Thursday, December 22, 2011

On a very fine Thursday afternoon...

It has been really long since i take breaks like this...Huiwen went out :) Good time to blog :)

This term looks good to me...Hope i can really do well this time and pull my GPA back up again...I have to admit that i am abit tired of studying...but i still do love to learn new things... One of the reasons why i dowan to go to uni..dun have the heart to chiong for studies liao...scared later i cannot cope in university just like in A levels...very disappointing results no matter how hard i try... Let's see on my Diploma graduation day ! I shall concentrate on my goals ! Adv in Polymer Tech ! and Masters ! Everyone saying Degree is much more secure...But in my situation, i think Adv is better for me.. I have to step out of the comfort zone !!! be confident enough that i can do this !

I have better control of my emotions lately :) I really glad..I cried less now..But sometimes, i just let them flow cos my heart hurts..the 'slicing feeling'....As much as i hate it, it reminds me that i am human :) i have feelings and emotions.. Not a machine..I can complain as much as i allow myself to..I don't give a damn to others when they say i am weak..Complaining and crying both are not considered weak! Cos I chose to show rather than hide now. That is my comfort zone..Isn't yours. Glad that i can recover fast too..I'd rather feel all now :)
I used to hate emotions.. I don't want to feel. Because i am afraid of the pain. I block all those out.. I don't know good or bad..Somehow, the previous-happy-me seems all so fake now.. Why do i happy just to make others happy? Why don't I let my emotions flow so that i can be what i am in front of others? Because as much as i want others to be happy because of me, i want myself to get happiness because of them too :)

i used to call all these as depressions, because i can understand no reason i should be sad ! However, if i think back, there is actually reasons why i feel so..Admitting that those reasons make me sad was the hardest thing to myself!!! Too little and mundane to be considered reasons to cause serious damage to my emotions...lol.. I think others suffering from "depression" had reasons too.. This what i read from the book : " have a little faith"... I was reading this very same book when my father passed away..It was really a good book.. :)

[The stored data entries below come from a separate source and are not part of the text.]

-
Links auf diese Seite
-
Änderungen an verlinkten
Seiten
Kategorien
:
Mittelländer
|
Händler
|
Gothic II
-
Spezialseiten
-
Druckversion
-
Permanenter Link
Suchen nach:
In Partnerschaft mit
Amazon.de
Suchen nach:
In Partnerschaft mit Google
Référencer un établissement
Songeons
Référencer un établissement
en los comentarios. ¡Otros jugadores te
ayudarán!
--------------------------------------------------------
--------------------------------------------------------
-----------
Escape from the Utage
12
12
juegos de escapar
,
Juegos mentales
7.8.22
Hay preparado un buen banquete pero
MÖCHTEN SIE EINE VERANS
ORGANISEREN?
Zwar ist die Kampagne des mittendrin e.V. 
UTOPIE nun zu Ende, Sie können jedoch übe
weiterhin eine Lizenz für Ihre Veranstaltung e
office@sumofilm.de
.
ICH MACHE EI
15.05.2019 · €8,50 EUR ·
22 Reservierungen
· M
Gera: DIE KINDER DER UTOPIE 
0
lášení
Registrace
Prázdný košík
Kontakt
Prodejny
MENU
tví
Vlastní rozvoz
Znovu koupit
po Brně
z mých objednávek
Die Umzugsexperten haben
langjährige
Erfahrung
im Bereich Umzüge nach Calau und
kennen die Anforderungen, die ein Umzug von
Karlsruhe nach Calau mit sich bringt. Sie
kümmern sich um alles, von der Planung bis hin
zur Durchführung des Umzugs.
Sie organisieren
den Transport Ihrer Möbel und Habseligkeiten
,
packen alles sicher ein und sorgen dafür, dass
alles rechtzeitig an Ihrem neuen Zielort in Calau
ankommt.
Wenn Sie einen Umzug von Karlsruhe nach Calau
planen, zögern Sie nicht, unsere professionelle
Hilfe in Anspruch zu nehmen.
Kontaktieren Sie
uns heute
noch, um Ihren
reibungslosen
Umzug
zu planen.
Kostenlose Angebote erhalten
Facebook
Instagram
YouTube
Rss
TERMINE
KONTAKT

I still haven't quite let go of my father..Speaking of him still abit hard..I missed him :( I wonder how long it will take me to speak of him without feeling heavy inside..I am going back to my Ipoh house for the first time after the funeral..My heart feels heavy... he used to pick me up whenever i go back for almost 5 years since i came to Singapore.. :)

God,
grant me strength and wisdom to see things through.